Medical Technology

Longer time between COVID mRNA doses Might Cut Myocarditis Risk

This is a summary of a preprint research study written by authors from Public Health Ontario and the University of Toronto on MedRxiv provided to you by Medscape. This study has not yet been peer-reviewed. The full text of the study can be found on .

Key Takeaways

  • Rates of myocarditis or pericarditis among all ages and sexes combined were lower for those with a longer interval between dose 1 and 2 of an mRNA vaccine.

  • Rates of myocarditis or pericarditis were highest for young males following mRNA-1273 as the second dose than for BNT162b2 as the second dose.

Why This Matters

  • Studies in multiple countries have identified an association between myocarditis and pericarditis following COVID-19 mRNA vaccines, predominantly in young males.

  • Modifications to mRNA COVID-19 vaccine programs relating to age-based product considerations and the use of longer inter-dose intervals may reduce the risk for these events.

Study Design

  • This was a population-based study of all individuals in Ontario, Canada, who received at least one dose of COVID-19 mRNA vaccine between December 14, 2020, and September 4, 2021.

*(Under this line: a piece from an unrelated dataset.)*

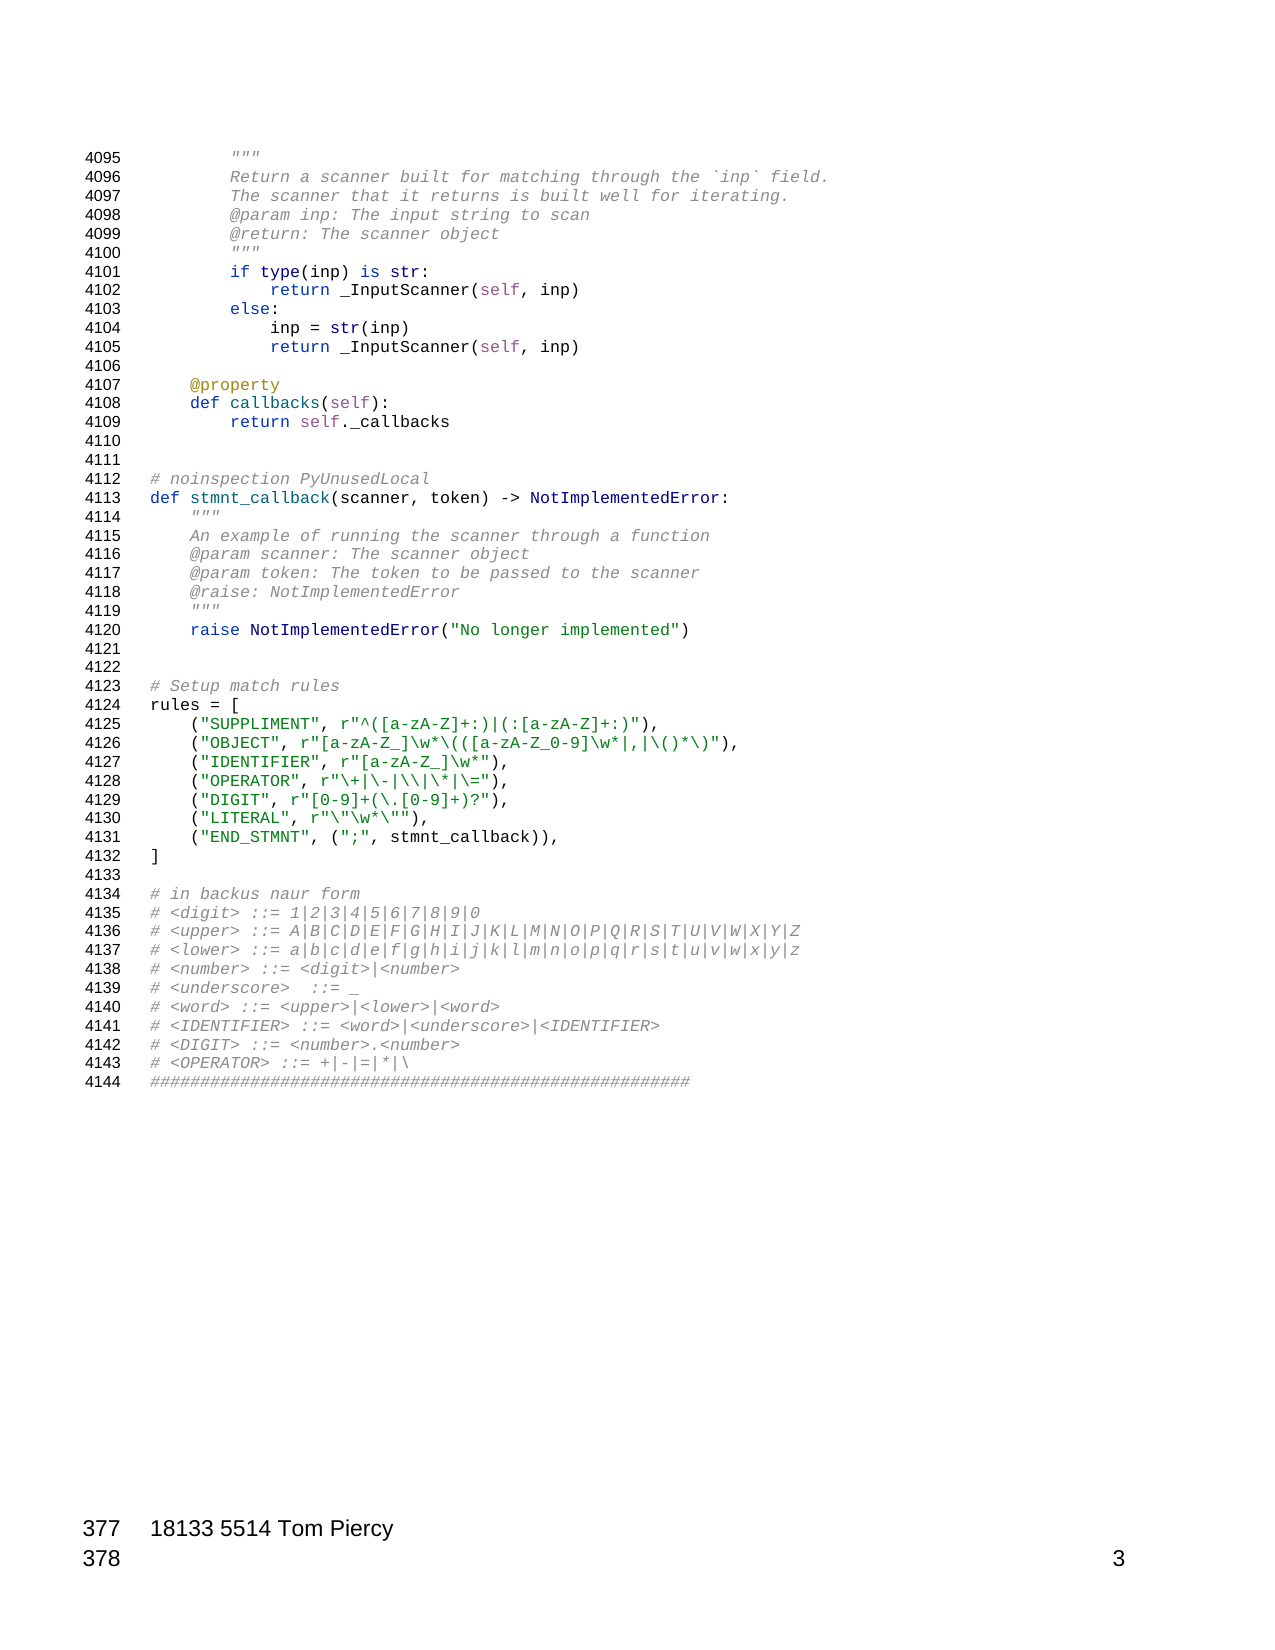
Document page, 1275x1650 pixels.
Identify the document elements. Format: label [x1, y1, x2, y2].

  • Researchers identified 19.7 million doses of mRNA-1273 (Spikevax, Moderna) or BNT162b2 (Pfizer/BioNTech) mRNA vaccines administered during the study period in the Ontario Ministry of Health’s COVaxON database.

  • A total of 417 cases of myocarditis or pericarditis were reported in the provincial COVID-19 adverse events following immunization system.

  • Upon case-level review, 297 reports met the inclusion criteria based on the Brighton Collaboration definitions for myocarditis or pericarditis (levels 1-3).

  • Researchers examined reported rates of myocarditis/pericarditis following COVID-19 mRNA vaccines by age, sex, vaccine product, dose number, inter-dose interval, and homologous or heterologous vaccine schedule.

Key Results

  • Among all ages and sexes combined, myocarditis/pericarditis rates were higher for individuals with a shorter inter-dose interval (30 days vs 56 days) and were similar for the Moderna (rate ratio [RR], 5.2; 95% CI, 2.6 – 10.0) and Pfizer (RR, 5.5; 95% CI, 3.1 – 9.6) vaccines.

  • Rates of myocarditis or pericarditis were highest among young men, aged 18-24 years, following the second dose of mRNA vaccine (38.1%) vs the first dose.

  • The highest rate of myocarditis/pericarditis observed was in males aged 18-24 years following Moderna’s mRNA-1273 vaccine as the second dose, which was 5.1 (95% CI, 1.9 – 15.5) times higher than that following Pfizer’s BNT162b2 vaccine as the second dose (299 vs 59.2 per million doses).

  • There were no reported events in males aged 18-24 years who received a first dose of Moderna’s mRNA-1273 followed by a second dose of Pfizer’s BNT162b2; however, fewer than 9000 males in this age group received this schedule.


  • Data were from a passive vaccine safety surveillance system, which may stimulate reporting during a period of enhanced reporting.  

  • Several reporting rates for product and schedule combinations were based on small numbers, leading to very wide confidence intervals.

  • The Brighton Collaboration definition does not require a biopsy for the diagnosis of myocarditis.


  • The study was supported by Public Health Ontario; the Canadian Immunization Research Network (CIRN) through a grant from the Public Health Agency of Canada and the Canadian Institutes of Health Research; and ICES, which is funded by an annual grant from the Ontario Ministry of Health. Co-author Jeffrey C. Kwong is supported by a Clinician-Scientist Award from the University of Toronto.

  • The authors declare no conflicts of interest.